You could also just get or borrow a sizing die and use the seater you have

Idaho
10-22-2016, 10:44 PM
yobuck, I appreciate your thoughts. I have 100 new Lapua cases that I had prepped and primed. Part of the preparation was for me to run them through the case neck sizing die to get consistent neck tension. (I now know that was waaaayy too much) Tonight I dug out the size button for the decaping rod and lubed the inside of the necks and ran then all past that button in the die. Then I loaded up 10 cases and am amazed at how much easier the bullets seated. (one of the new collars that I ordered for the neck sizing die will duplicate this effort)

Now, I can't wait to get to the range to see if it makes any appreciable difference in MV spread and accuracy. I like puzzles. Mostly, I like chasing the secret to extreme accuracy. It still elludes me but I'm getting closer and having a blast along the way.

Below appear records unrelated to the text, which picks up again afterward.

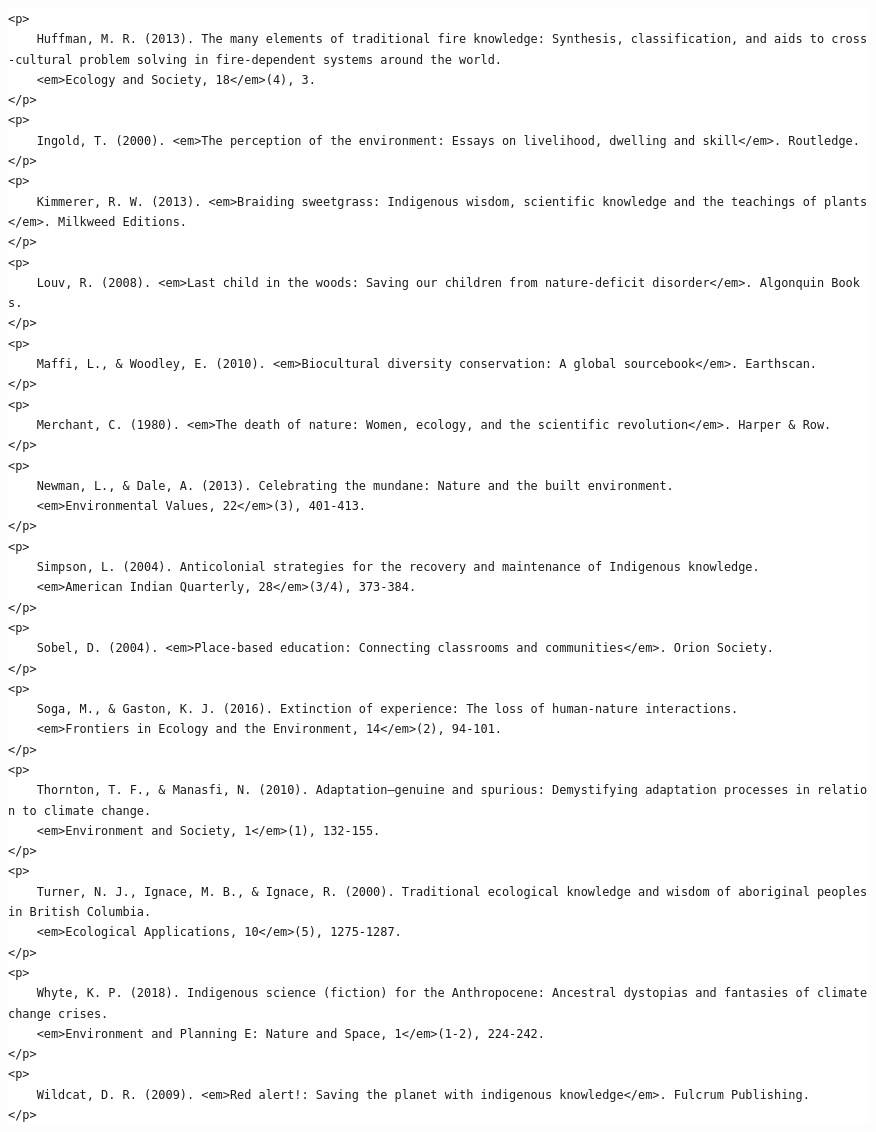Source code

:     <p>
        Huffman, M. R. (2013). The many elements of traditional fire knowledge: Synthesis, classification, and aids to cross-cultural problem solving in fire-dependent systems around the world. 
        <em>Ecology and Society, 18</em>(4), 3.
    </p>
    <p>
        Ingold, T. (2000). <em>The perception of the environment: Essays on livelihood, dwelling and skill</em>. Routledge.
    </p>
    <p>
        Kimmerer, R. W. (2013). <em>Braiding sweetgrass: Indigenous wisdom, scientific knowledge and the teachings of plants</em>. Milkweed Editions.
    </p>
    <p>
        Louv, R. (2008). <em>Last child in the woods: Saving our children from nature-deficit disorder</em>. Algonquin Books.
    </p>
    <p>
        Maffi, L., & Woodley, E. (2010). <em>Biocultural diversity conservation: A global sourcebook</em>. Earthscan.
    </p>
    <p>
        Merchant, C. (1980). <em>The death of nature: Women, ecology, and the scientific revolution</em>. Harper & Row.
    </p>
    <p>
        Newman, L., & Dale, A. (2013). Celebrating the mundane: Nature and the built environment. 
        <em>Environmental Values, 22</em>(3), 401-413.
    </p>
    <p>
        Simpson, L. (2004). Anticolonial strategies for the recovery and maintenance of Indigenous knowledge. 
        <em>American Indian Quarterly, 28</em>(3/4), 373-384.
    </p>
    <p>
        Sobel, D. (2004). <em>Place-based education: Connecting classrooms and communities</em>. Orion Society.
    </p>
    <p>
        Soga, M., & Gaston, K. J. (2016). Extinction of experience: The loss of human-nature interactions. 
        <em>Frontiers in Ecology and the Environment, 14</em>(2), 94-101.
    </p>
    <p>
        Thornton, T. F., & Manasfi, N. (2010). Adaptation—genuine and spurious: Demystifying adaptation processes in relation to climate change. 
        <em>Environment and Society, 1</em>(1), 132-155.
    </p>
    <p>
        Turner, N. J., Ignace, M. B., & Ignace, R. (2000). Traditional ecological knowledge and wisdom of aboriginal peoples in British Columbia. 
        <em>Ecological Applications, 10</em>(5), 1275-1287.
    </p>
    <p>
        Whyte, K. P. (2018). Indigenous science (fiction) for the Anthropocene: Ancestral dystopias and fantasies of climate change crises. 
        <em>Environment and Planning E: Nature and Space, 1</em>(1-2), 224-242.
    </p>
    <p>
        Wildcat, D. R. (2009). <em>Red alert!: Saving the planet with indigenous knowledge</em>. Fulcrum Publishing.
    </p>
</div>
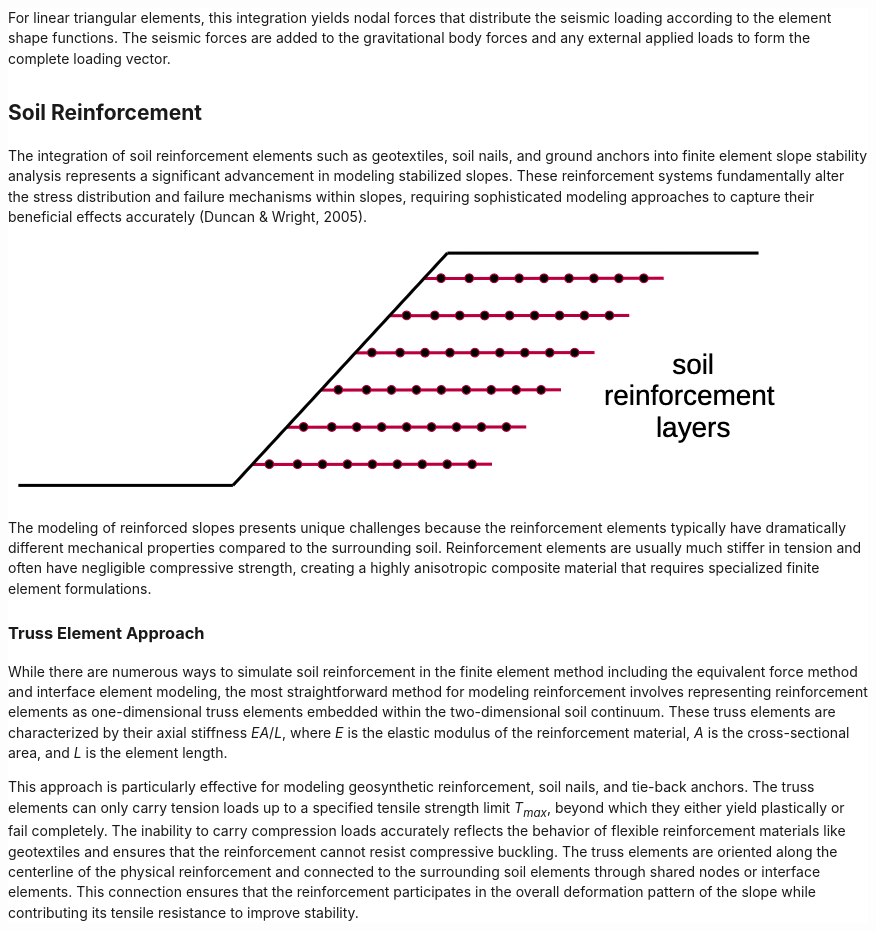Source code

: For linear triangular elements, this integration yields nodal forces that distribute the seismic loading according to the element shape functions. The seismic forces are added to the gravitational body forces and any external applied loads to form the complete loading vector.

## Soil Reinforcement 

The integration of soil reinforcement elements such as geotextiles, soil nails, and ground anchors into finite element slope stability analysis represents a significant advancement in modeling stabilized slopes. These reinforcement systems fundamentally alter the stress distribution and failure mechanisms within slopes, requiring sophisticated modeling approaches to capture their beneficial effects accurately (Duncan & Wright, 2005).

![reinf_layers.png](images/reinf_layers.png)

The modeling of reinforced slopes presents unique challenges because the reinforcement elements typically have dramatically different mechanical properties compared to the surrounding soil. Reinforcement elements are usually much stiffer in tension and often have negligible compressive strength, creating a highly anisotropic composite material that requires specialized finite element formulations.

### Truss Element Approach

While there are numerous ways to simulate soil reinforcement in the finite element method including the equivalent force method and interface element modeling, the most straightforward method for modeling reinforcement involves representing reinforcement elements as one-dimensional truss elements embedded within the two-dimensional soil continuum. These truss elements are characterized by their axial stiffness $EA/L$, where $E$ is the elastic modulus of the reinforcement material, $A$ is the cross-sectional area, and $L$ is the element length. 

This approach is particularly effective for modeling geosynthetic reinforcement, soil nails, and tie-back anchors. The truss elements can only carry tension loads up to a specified tensile strength limit $T_{max}$, beyond which they either yield plastically or fail completely. The inability to carry compression loads accurately reflects the behavior of flexible reinforcement materials like geotextiles and ensures that the reinforcement cannot resist compressive buckling. The truss elements are oriented along the centerline of the physical reinforcement and connected to the surrounding soil elements through shared nodes or interface elements. This connection ensures that the reinforcement participates in the overall deformation pattern of the slope while contributing its tensile resistance to improve stability.
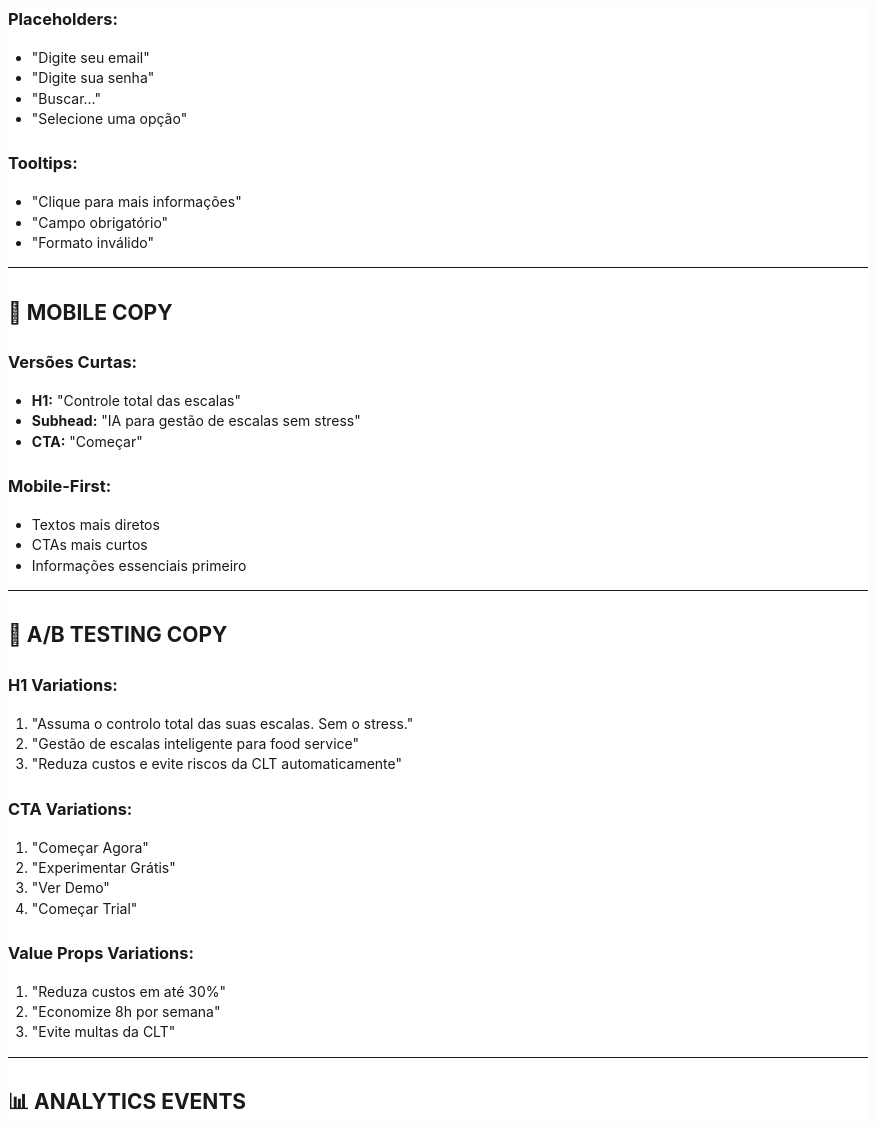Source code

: ### **Placeholders:**
- "Digite seu email"
- "Digite sua senha"
- "Buscar..."
- "Selecione uma opção"

### **Tooltips:**
- "Clique para mais informações"
- "Campo obrigatório"
- "Formato inválido"

---

## 📱 **MOBILE COPY**

### **Versões Curtas:**
- **H1:** "Controle total das escalas"
- **Subhead:** "IA para gestão de escalas sem stress"
- **CTA:** "Começar"

### **Mobile-First:**
- Textos mais diretos
- CTAs mais curtos
- Informações essenciais primeiro

---

## 🎯 **A/B TESTING COPY**

### **H1 Variations:**
1. "Assuma o controlo total das suas escalas. Sem o stress."
2. "Gestão de escalas inteligente para food service"
3. "Reduza custos e evite riscos da CLT automaticamente"

### **CTA Variations:**
1. "Começar Agora"
2. "Experimentar Grátis"
3. "Ver Demo"
4. "Começar Trial"

### **Value Props Variations:**
1. "Reduza custos em até 30%"
2. "Economize 8h por semana"
3. "Evite multas da CLT"

---

## 📊 **ANALYTICS EVENTS**
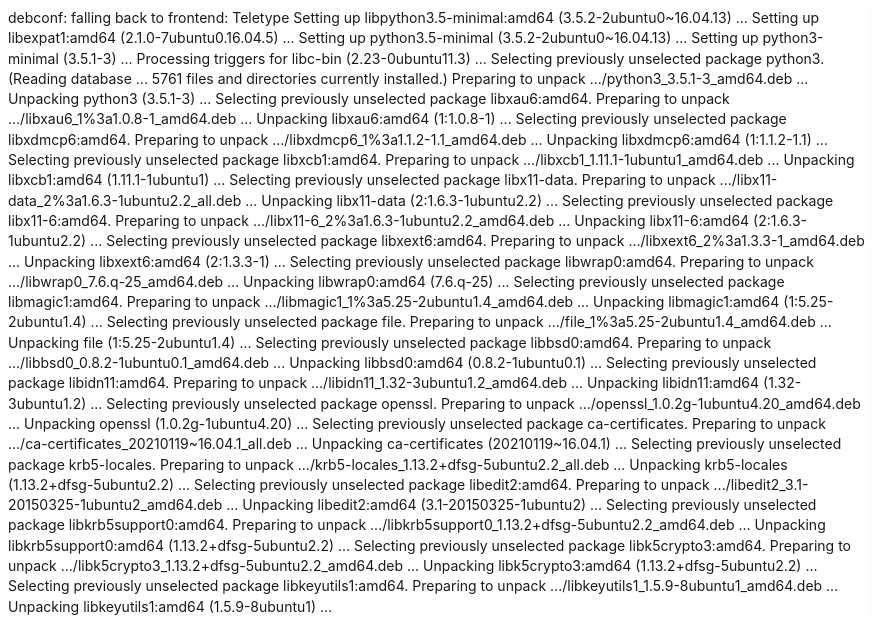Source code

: debconf: falling back to frontend: Teletype
Setting up libpython3.5-minimal:amd64 (3.5.2-2ubuntu0~16.04.13) ...
Setting up libexpat1:amd64 (2.1.0-7ubuntu0.16.04.5) ...
Setting up python3.5-minimal (3.5.2-2ubuntu0~16.04.13) ...
Setting up python3-minimal (3.5.1-3) ...
Processing triggers for libc-bin (2.23-0ubuntu11.3) ...
Selecting previously unselected package python3.
(Reading database ... 5761 files and directories currently installed.)
Preparing to unpack .../python3_3.5.1-3_amd64.deb ...
Unpacking python3 (3.5.1-3) ...
Selecting previously unselected package libxau6:amd64.
Preparing to unpack .../libxau6_1%3a1.0.8-1_amd64.deb ...
Unpacking libxau6:amd64 (1:1.0.8-1) ...
Selecting previously unselected package libxdmcp6:amd64.
Preparing to unpack .../libxdmcp6_1%3a1.1.2-1.1_amd64.deb ...
Unpacking libxdmcp6:amd64 (1:1.1.2-1.1) ...
Selecting previously unselected package libxcb1:amd64.
Preparing to unpack .../libxcb1_1.11.1-1ubuntu1_amd64.deb ...
Unpacking libxcb1:amd64 (1.11.1-1ubuntu1) ...
Selecting previously unselected package libx11-data.
Preparing to unpack .../libx11-data_2%3a1.6.3-1ubuntu2.2_all.deb ...
Unpacking libx11-data (2:1.6.3-1ubuntu2.2) ...
Selecting previously unselected package libx11-6:amd64.
Preparing to unpack .../libx11-6_2%3a1.6.3-1ubuntu2.2_amd64.deb ...
Unpacking libx11-6:amd64 (2:1.6.3-1ubuntu2.2) ...
Selecting previously unselected package libxext6:amd64.
Preparing to unpack .../libxext6_2%3a1.3.3-1_amd64.deb ...
Unpacking libxext6:amd64 (2:1.3.3-1) ...
Selecting previously unselected package libwrap0:amd64.
Preparing to unpack .../libwrap0_7.6.q-25_amd64.deb ...
Unpacking libwrap0:amd64 (7.6.q-25) ...
Selecting previously unselected package libmagic1:amd64.
Preparing to unpack .../libmagic1_1%3a5.25-2ubuntu1.4_amd64.deb ...
Unpacking libmagic1:amd64 (1:5.25-2ubuntu1.4) ...
Selecting previously unselected package file.
Preparing to unpack .../file_1%3a5.25-2ubuntu1.4_amd64.deb ...
Unpacking file (1:5.25-2ubuntu1.4) ...
Selecting previously unselected package libbsd0:amd64.
Preparing to unpack .../libbsd0_0.8.2-1ubuntu0.1_amd64.deb ...
Unpacking libbsd0:amd64 (0.8.2-1ubuntu0.1) ...
Selecting previously unselected package libidn11:amd64.
Preparing to unpack .../libidn11_1.32-3ubuntu1.2_amd64.deb ...
Unpacking libidn11:amd64 (1.32-3ubuntu1.2) ...
Selecting previously unselected package openssl.
Preparing to unpack .../openssl_1.0.2g-1ubuntu4.20_amd64.deb ...
Unpacking openssl (1.0.2g-1ubuntu4.20) ...
Selecting previously unselected package ca-certificates.
Preparing to unpack .../ca-certificates_20210119~16.04.1_all.deb ...
Unpacking ca-certificates (20210119~16.04.1) ...
Selecting previously unselected package krb5-locales.
Preparing to unpack .../krb5-locales_1.13.2+dfsg-5ubuntu2.2_all.deb ...
Unpacking krb5-locales (1.13.2+dfsg-5ubuntu2.2) ...
Selecting previously unselected package libedit2:amd64.
Preparing to unpack .../libedit2_3.1-20150325-1ubuntu2_amd64.deb ...
Unpacking libedit2:amd64 (3.1-20150325-1ubuntu2) ...
Selecting previously unselected package libkrb5support0:amd64.
Preparing to unpack .../libkrb5support0_1.13.2+dfsg-5ubuntu2.2_amd64.deb ...
Unpacking libkrb5support0:amd64 (1.13.2+dfsg-5ubuntu2.2) ...
Selecting previously unselected package libk5crypto3:amd64.
Preparing to unpack .../libk5crypto3_1.13.2+dfsg-5ubuntu2.2_amd64.deb ...
Unpacking libk5crypto3:amd64 (1.13.2+dfsg-5ubuntu2.2) ...
Selecting previously unselected package libkeyutils1:amd64.
Preparing to unpack .../libkeyutils1_1.5.9-8ubuntu1_amd64.deb ...
Unpacking libkeyutils1:amd64 (1.5.9-8ubuntu1) ...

As to annealing the cases, I agree, I don't think it will help appreciably in my case. (no pun intended) Anyway, the new Lapua brass is clearly annealed and ready to go.

yobuck
10-23-2016, 10:05 AM
Some day when you can spare some time, take a ride to Gillette Wy. Take rt 59 south thru town about 5 miles to Hoe creek rd and turn right.
About 2 miles will bring you to Macs Gunworks on the right. Chuck Macintosh is the owner/gunsmith. He also has a range there where you canshoot at steel targets at 100 yd intervels out to 2000 yds.
He is a very easy guy to meet and get to know. He would no doubt let you shoot one of his guns.
Probably even one of his long range pistols.
You will find that good guns shoot, and they will shoot well for everybody with pretty much whatever you feed them.

Wide Glide
10-24-2016, 03:14 PM
Probably would have been cheaper and harder to screw up if you bought the lee collet neck sizer and redding body die. No messing around with bushings or neck tuning just simply neck size fired brass with the lee each time until they start getting tight to close the bolt on then use the redding die to bump shoulder back along with neck sizing with the lee.

Idaho
10-24-2016, 10:38 PM
Probably would have been cheaper and harder to screw up if you bought the lee collet neck sizer and redding body die. No messing around with bushings or neck tuning just simply neck size fired brass with the lee each time until they start getting tight to close the bolt on then use the redding die to bump shoulder back along with neck sizing with the lee.

Yes, well, live and learn. I'm enjoying the journey, learning a lot, looking forward to each revelation.